The first step in getting this right is to establishing a centralized repository with appropriate security and governance to hold these valuable artifacts. For example, if your application needs to access a public API for part of its functionality, the process of registering for the use of the API typically produces a key or certificate that you must present during the API access at runtime. The key is given during the registration process by the API owner and along with it is typically some type of usage license agreement. By storing the key in a controlled repository, you can insure that the key is only used by authorized applications and authorized developers.

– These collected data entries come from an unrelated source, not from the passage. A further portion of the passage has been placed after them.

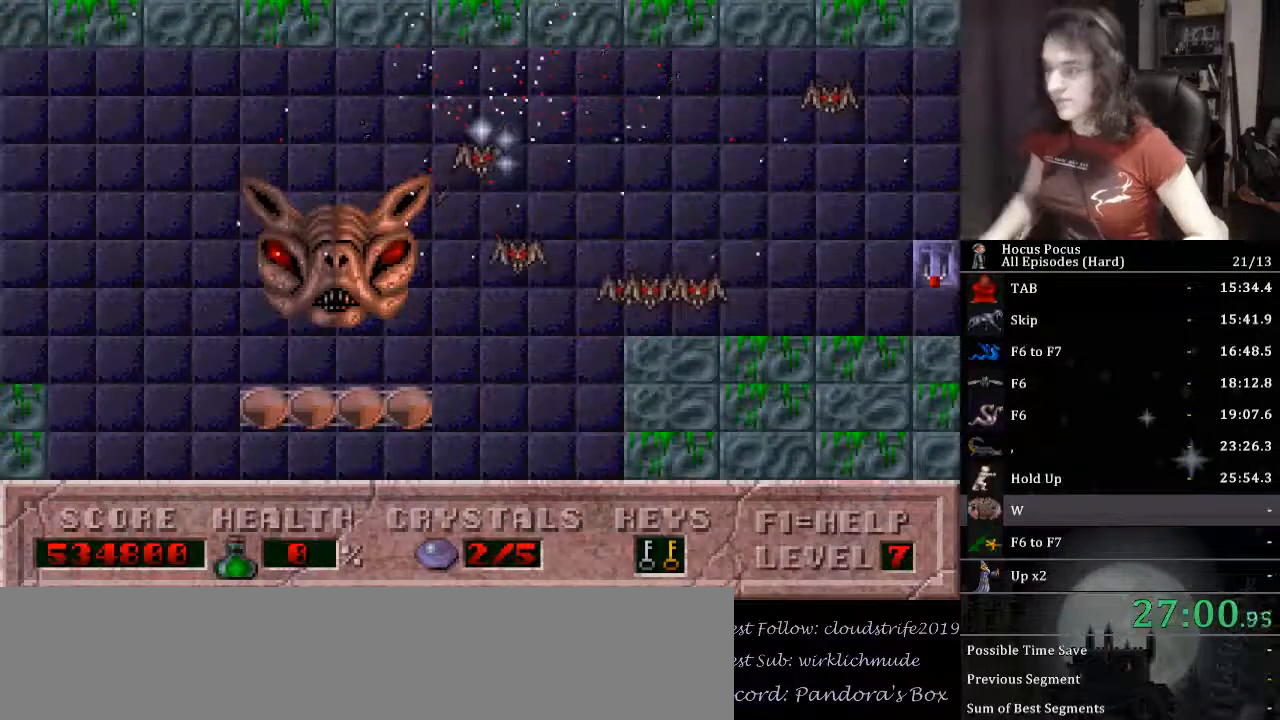
{"keys": [], "events": [[33, "escape", "down"], [233, "escape", "up"]]}
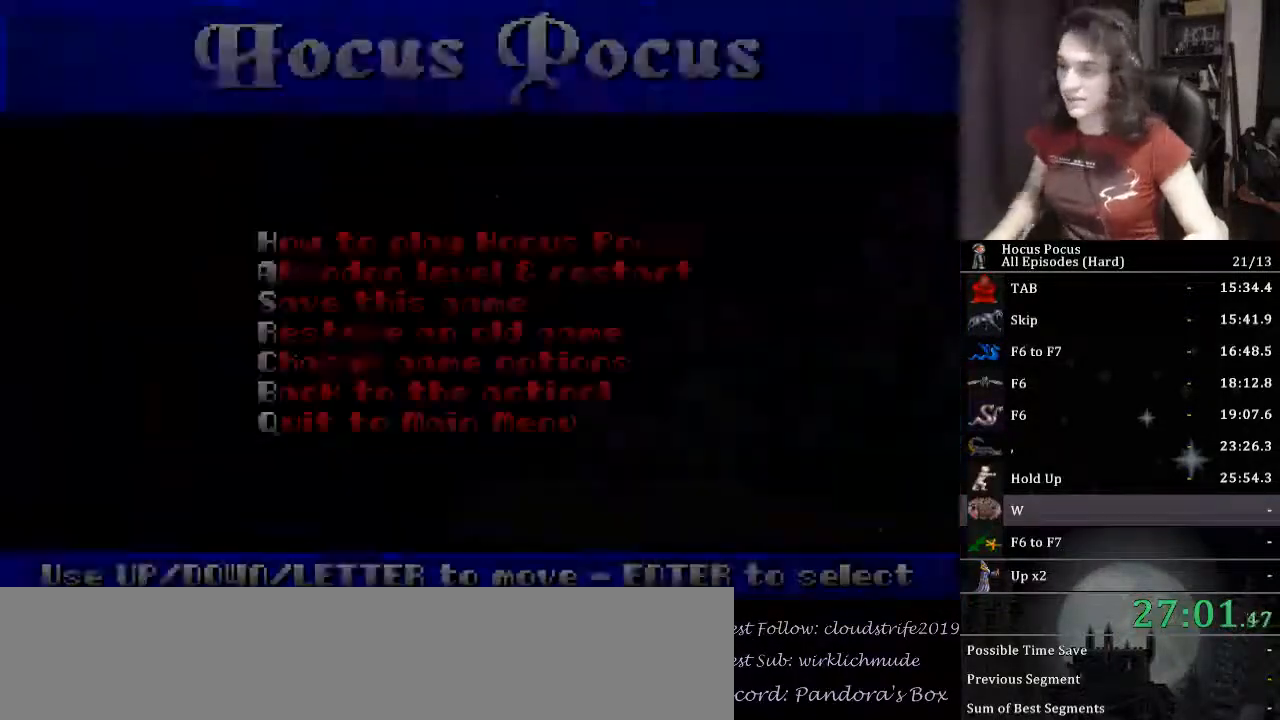
{"keys": [], "events": []}
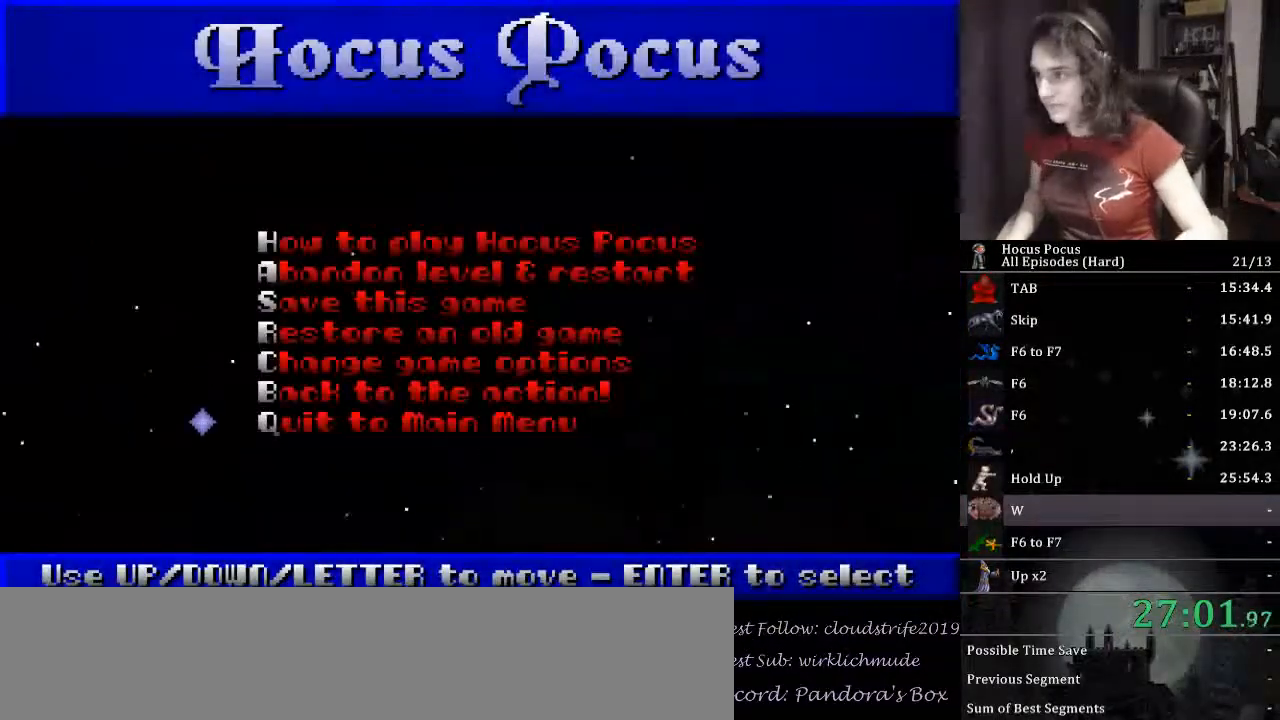
{"keys": ["up"], "events": [[67, "up", "down"], [167, "up", "up"], [200, "up", "down"], [300, "up", "up"], [367, "up", "down"], [433, "up", "up"], [500, "up", "down"]]}
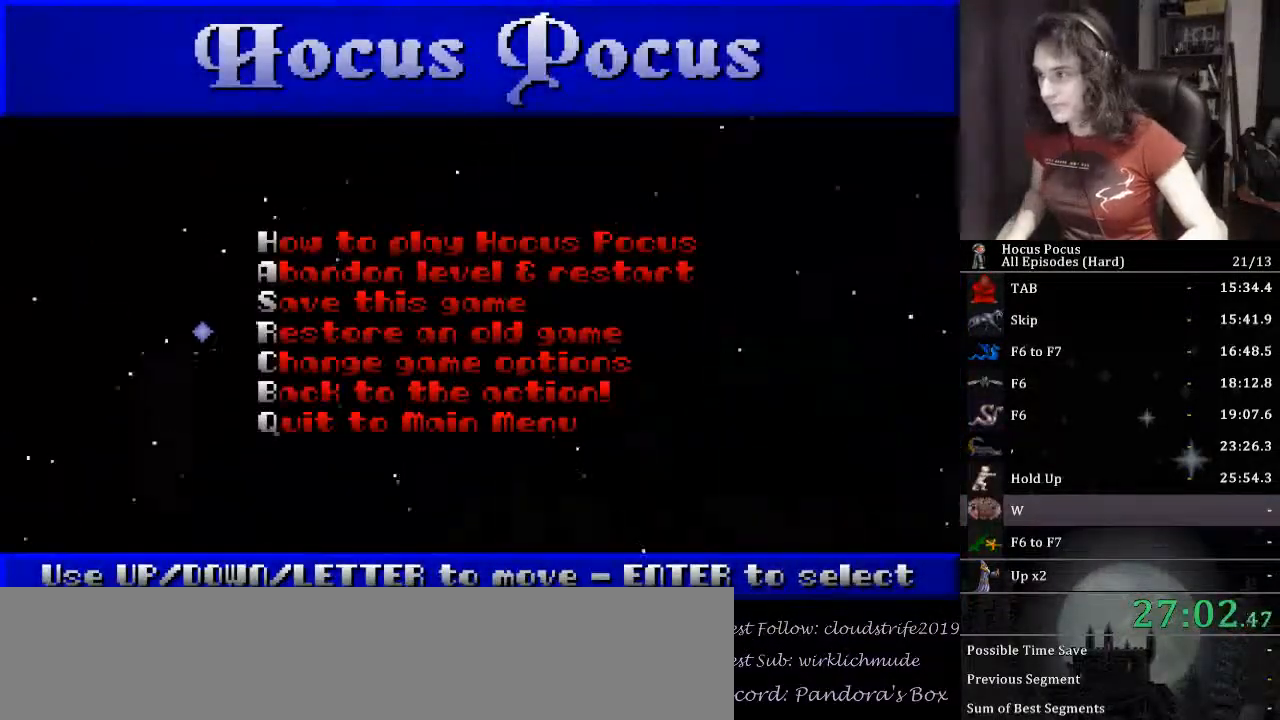
{"keys": [], "events": [[100, "up", "up"], [133, "up", "down"], [233, "up", "up"], [333, "return", "down"], [367, "return", "up"]]}
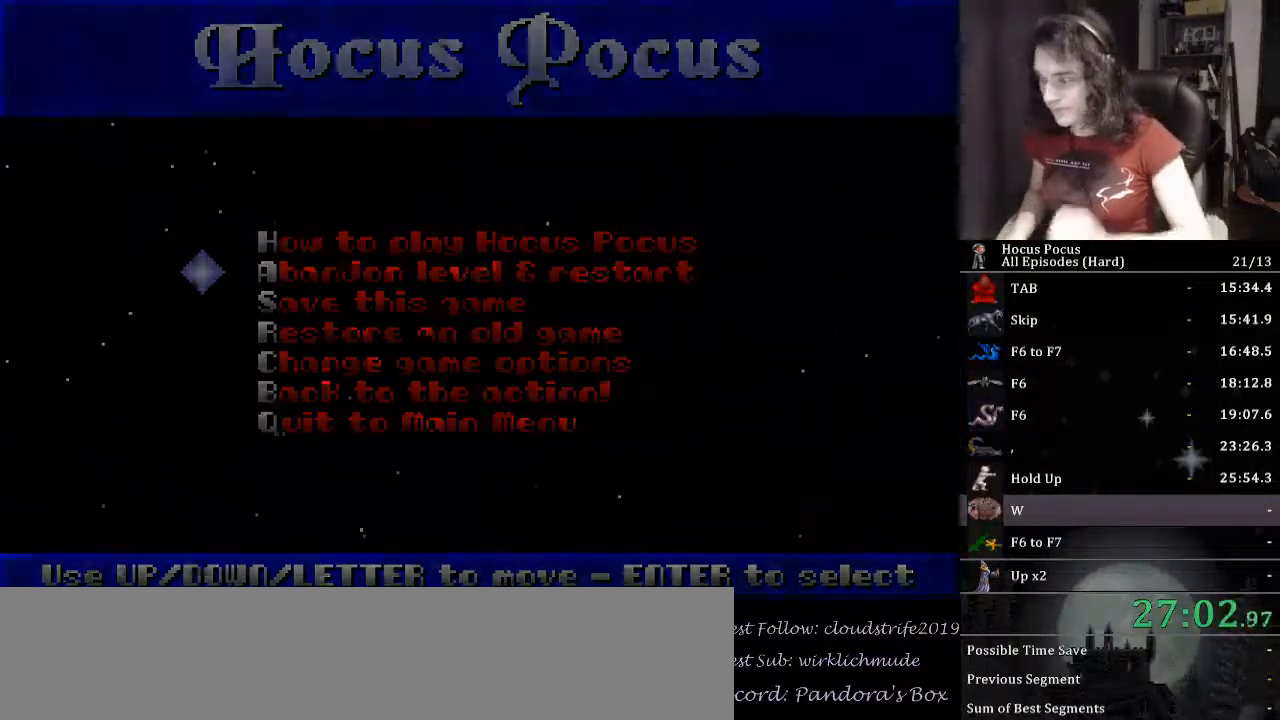
{"keys": [], "events": []}
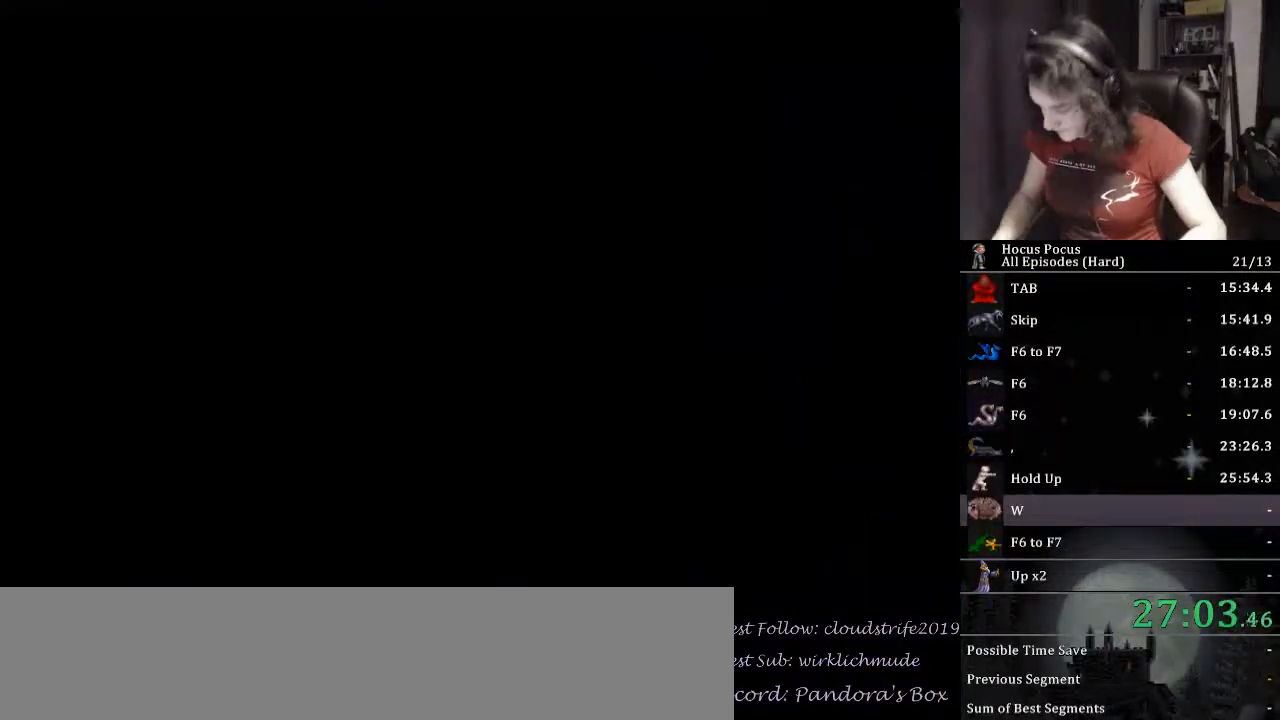
{"keys": [], "events": []}
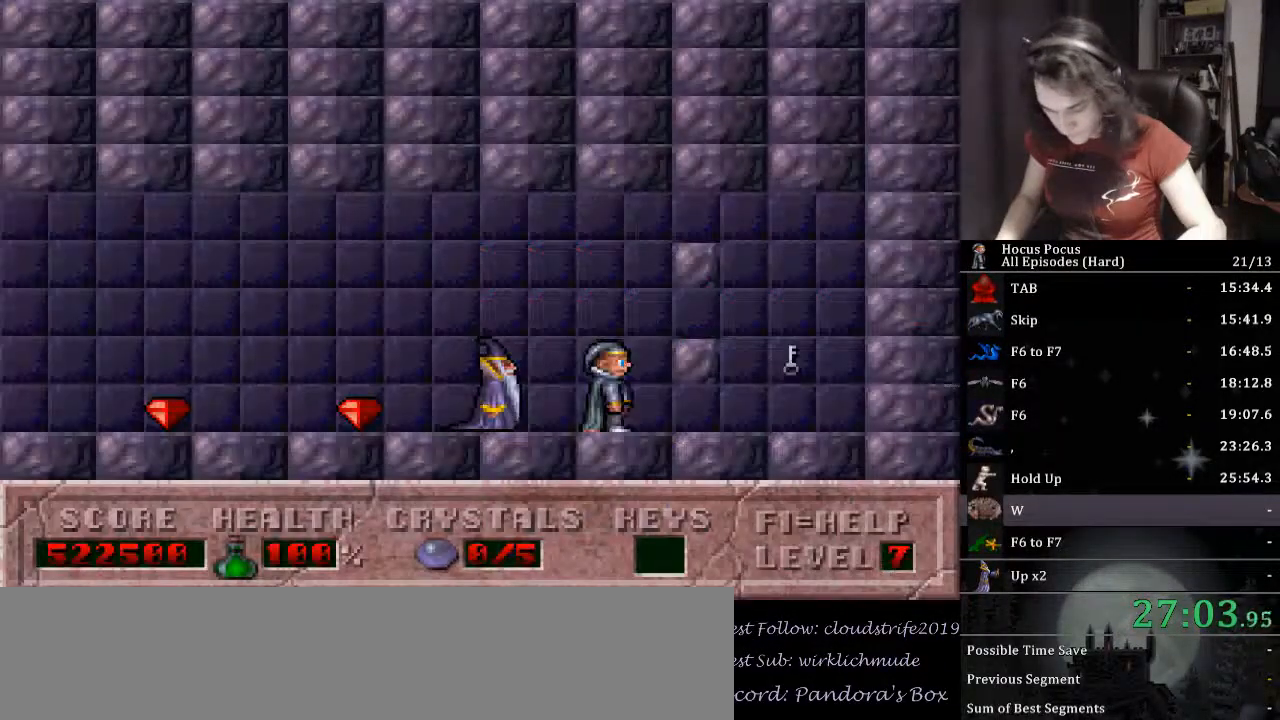
{"keys": [], "events": [[167, "left", "down"], [167, "w", "down"], [233, "w", "up"], [267, "left", "up"], [367, "tab", "down"], [467, "tab", "up"]]}
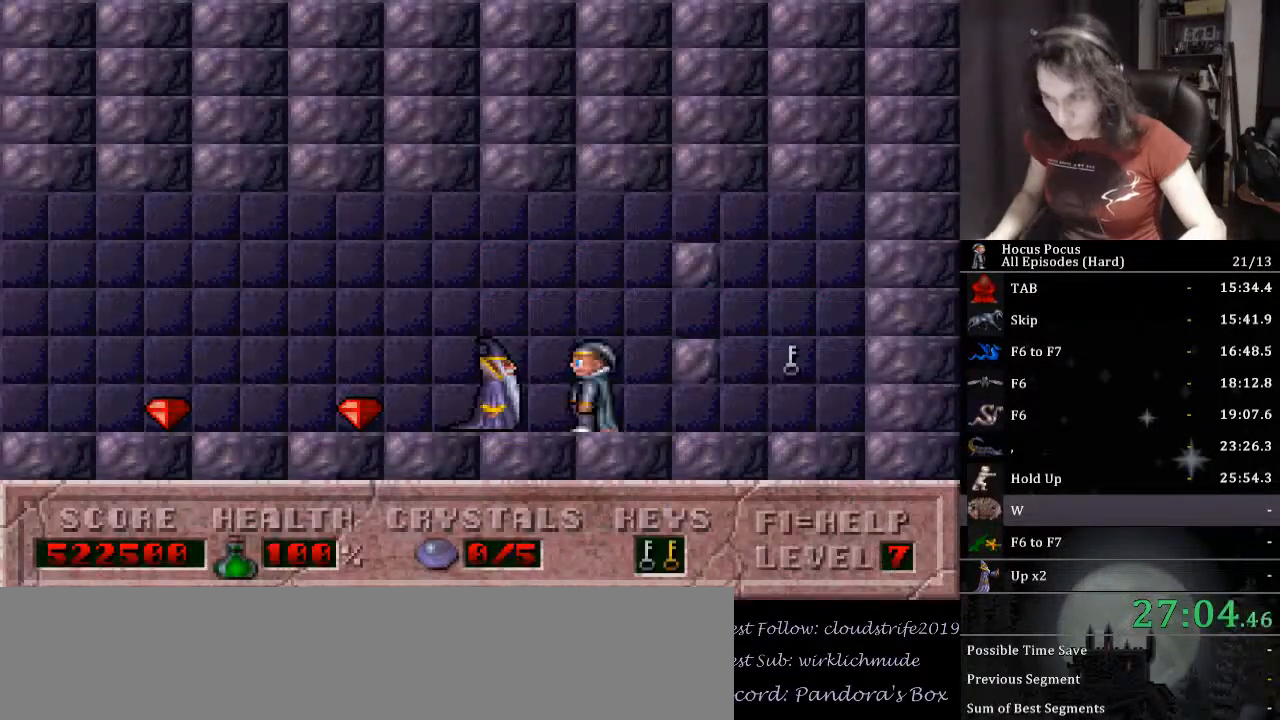
{"keys": ["down"], "events": [[133, "down", "down"], [133, "left", "down"], [333, "left", "up"]]}
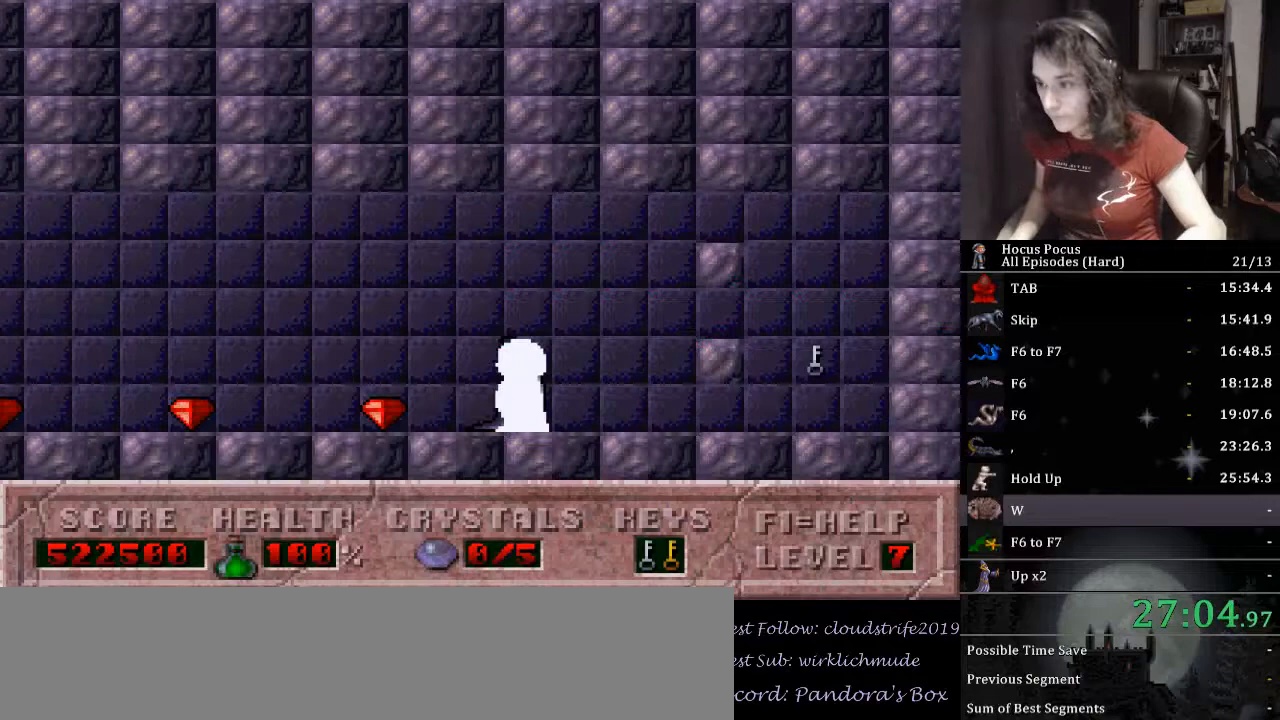
{"keys": ["left"], "events": [[67, "left", "down"], [133, "down", "up"]]}
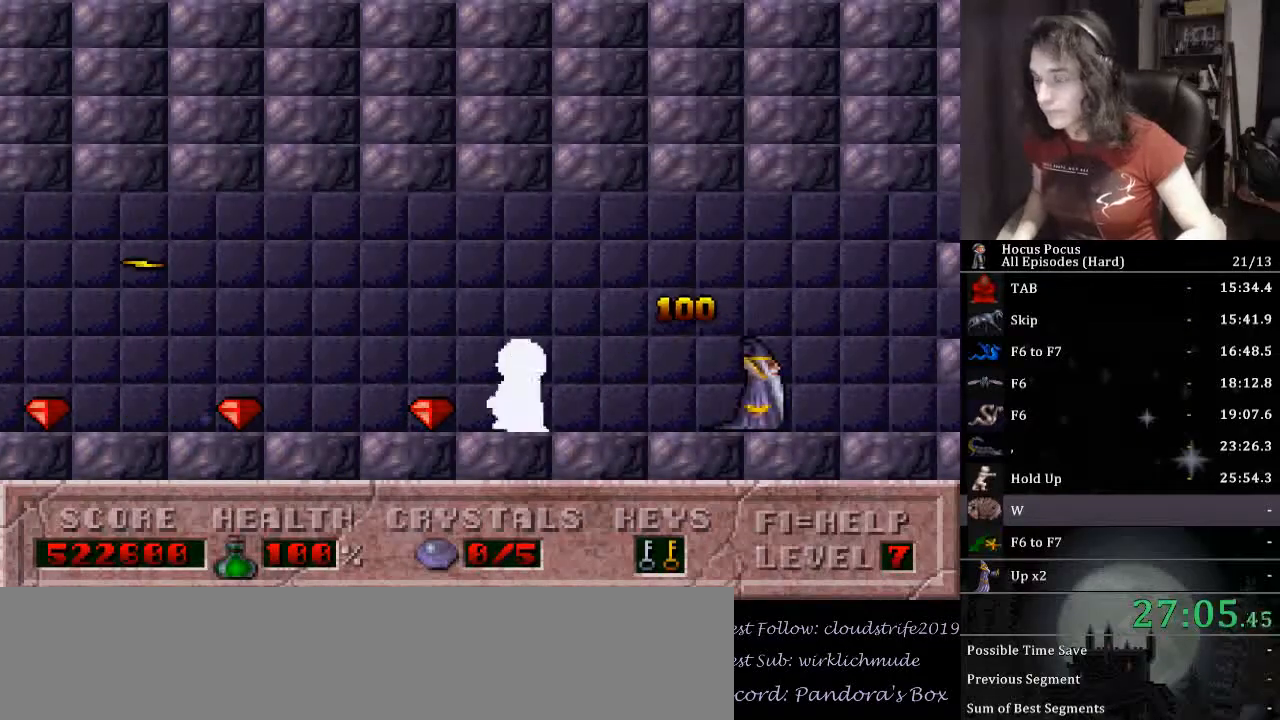
{"keys": ["ctrl_l", "left"], "events": [[500, "ctrl_l", "down"]]}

Secondly, insert into your build and deployment automation processes steps to fetch the correct keys and include them into applications and/or configuration files. By automating this process you can insure that the correct key is used at the right time by the right application.
Use a Private App Store to Test Deployment Devices
Deploying your mobile application to Apple’s iTunes or Google Play is the final step in deploying your application to your ultimate end users if you are developing publicly consumable applications. This is not the time to test your deployment process to an app store. This process should be exercised and perfected in a private app store first. While this is not the forum to discuss the available private app store capabilities or contractual issues, it is important to stress the need for one. Again, one of the tenets of DevOps is to make each environment in your deployment pipeline as close to production as possible. And therefore insuring that you have practiced mobile application deployments to an app store is important for as many test environments as you have.
Convert Real User Feedback to Enhancements
Mobile applications that are distributed through an app store have the added benefit of capturing user sentiment as part of the app store experience. Mobile users are very accustomed to and expect the ability to provide feedback via rating the app in the app store. Development organizations have a unique and blatant feedback mechanism that needs to be taken advantage of. DevOps attempts to increase feedback loops to shorten delivery cycles and improve customer results. By translating real user feedback directly into enhancement requests (including the average rating or “number of stars”) you will directly impact the delivery schedule and solidify the prioritization of changes.
Summary
Mobile applications are now a mainstay in most every industry and have had a dramatic effect on software development strategies as the term “mobile first” indicates. Taking a mobile first approach to development has put new a burden on traditional software practices necessitating the need for new thinking. Mobile applications are bringing the enterprise closer than ever to the customer and the demands of the customer are greater and more impactful than ever before.
DevOps has come along to provide the approaches and tools to help tackle this new challenge. By applying the mobile DevOps principles described above to process improvement efforts, organizations can reap the benefits of the fast moving mobile marketplace.